- [GIVEN DATA]
_ _ _ _

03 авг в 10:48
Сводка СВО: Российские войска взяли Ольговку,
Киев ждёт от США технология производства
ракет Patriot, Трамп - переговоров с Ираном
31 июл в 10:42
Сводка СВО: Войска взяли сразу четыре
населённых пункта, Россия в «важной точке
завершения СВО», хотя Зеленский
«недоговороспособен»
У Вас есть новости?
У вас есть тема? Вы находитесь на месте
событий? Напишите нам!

_ _ _ _

- [WORK TASK]
Please return all lines in the material above that include the word "есть".

- [SOLUTION FOR THIS EXERCISE]
У Вас есть новости?
У вас есть тема? Вы находитесь на месте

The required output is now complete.